Я вскрыл конверт и прочел короткое послание. Рабочие со стройки благодарили меня за спасение и обещали свою поддержку в любом предприятии, какое мне только вздумается осуществить. Под текстом стояли три колонки подписей.
— Какой сегодня день? — спросил я сиделку.
— Пятница.
— Да, надолго же я отключился...
— И снова отключитесь, если немедленно не поедите,— сердито сказала сиделка, выходя из комнаты.
За завтраком я просмотрел газеты.
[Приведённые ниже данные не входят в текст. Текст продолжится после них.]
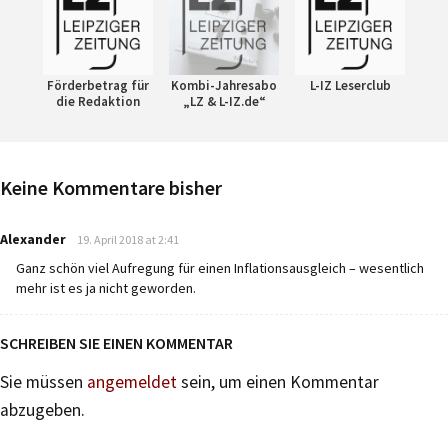
Förderbetrag für
Kombi-Jahresabo
L-IZ Leserclub
die Redaktion
„LZ & L-IZ.de“
Keine Kommentare bisher
says:
Alexander
19. April 2018 at 2:41
Ganz schön viel Aufregung für einen Inflationsausgleich – wesentlich
mehr ist es ja nicht geworden.
SCHREIBEN SIE EINEN KOMMENTAR
Sie müssen
angemeldet
sein, um einen Kommentar
abzugeben.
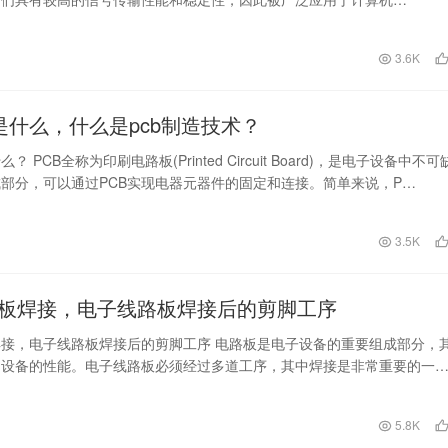
3.6K
作是什么，什么是pcb制造技术？
？ PCB全称为印刷电路板(Printed Circuit Board)，是电子设备中不可
部分，可以通过PCB实现电器元器件的固定和连接。简单来说，P…
日
3.5K
板焊接，电子线路板焊接后的剪脚工序
接，电子线路板焊接后的剪脚工序 电路板是电子设备的重要组成部分，
响设备的性能。电子线路板必须经过多道工序，其中焊接是非常重要的一
的焊接工艺能够保…
日
5.8K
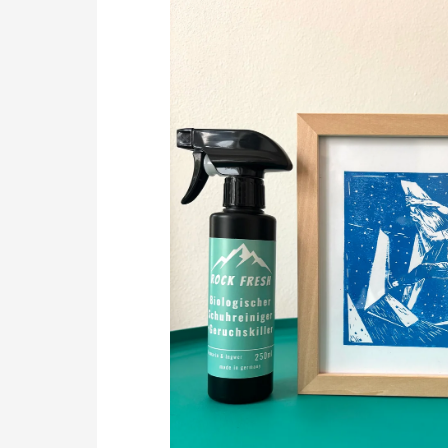
SPRINGEN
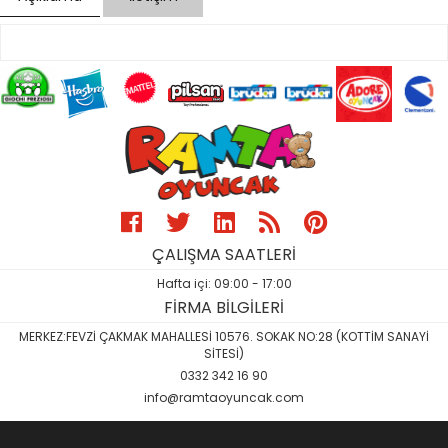
ÇALIŞMA SAATLERİ
Hafta içi: 09:00 - 17:00
FİRMA BİLGİLERİ
MERKEZ:FEVZİ ÇAKMAK MAHALLESİ 10576. SOKAK NO:28 (KOTTİM SANAYİ
SİTESİ)
0332 342 16 90
info@ramtaoyuncak.com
Они наперебой кричали о катастрофе в горах, однако и нашей скважине уделили кое-какое внимание. Кроме того, в газетах были помещены интервью с Гарри и Джонни, а на последней полосе я заметил жирный заголовок: «Скалистые горы — природное нефтехранилище». Автором статьи был Стив Страхан. Я отложил газету и прикрыл глаза. Сердце мое переполняла радость за старого Стюарта Кэмпбела, чья правота теперь была доказана окончательно и бесповоротно.
Вскоре пришел врач. Он для проформы пробежался пальцами по моим сломанным костям, а потом приступил к детальному осмотру — давление, дыхание, пульс и все прочее. Колдуя надо мной, он непрерывно засыпал меня вопросами.
— Что-нибудь серьезное, доктор? — поинтересовался наконец я.
— Да нет, обычный осмотр.
Однако я чувствовал, что не так все просто, и испытывал смутное волнение. А когда в палату вкатили передвижной рентгеновский аппарат , мне стало ясно, что дело нечисто.
— Вы понапрасну теряете время, — сказал я. — Я обречен.
— Да, — деловито кивнув, ответил врач. — Джин Люкас что-то такое говорила.
— Джин?! — вскричал я, гадая, откуда ей могло быть известно о приговоре лондонского врача.
Наконец ассистенты оставили меня в покое и укатили свою установку. Доктор Грэхем пододвинул к кровати стул.
— Не кажется ли вам странным, мистер Вэтерел, — произнес он, — что для человека, которому еще этой весной было отпущено всего полгода жизни, вы вели себя чересчур активно в последнее время?
— Просто не видел смысла беречь силы.
— Да, да, конечно. — Врач на секунду умолк. — Но мне кажется, что теперь положение изменилось, мистер Вэтерел.
— Как вас понимать?
— Видите ли, существует в медицине такое понятие, как спонтанный фактор. Природа его нам, к сожалению, неизвестна и неподвластна. Возможно, это какое-то изменение химии организма или же причину надо искать в психологии, не знаю. Однако время от времени такие чудеса случаются. Я не хотел бы обнадеживать вас, прежде чем будут получены снимки, но шанс есть. Только шанс. С таким диагнозом, какой поставил ваш лондонский врач, вы ни за что не протянули бы пять месяцев при вашем здешнем образе жизни. Единственное объяснение вашей живучести — внезапное резкое улучшение состояния. У вас был волчий аппетит, и вы набирались сил, вместо того чтобы чахнуть на глазах. Мне ваш случай представляется уникальным в медицинской практике, хоть я и не хотел вам об этом говорить раньше времени. — Он внезапно умолк и, улыбнувшись, добавил: — Похоже, вы такой же упрямец, как ваш дед. Впрочем, давайте подождем снимков, они скоро будут.
Доктор ушел, и я принялся размышлять над его словами. Внезапно я почувствовал странное нетерпение: видимо, возбуждение, которым светились глаза Грэхема, передалось и мне. Поэтому я очень обрадовался, когда сиделка ввела в мою палату Джин, из-за спины которой весело выглядывали Джонни Карстерс и Гарри Кио.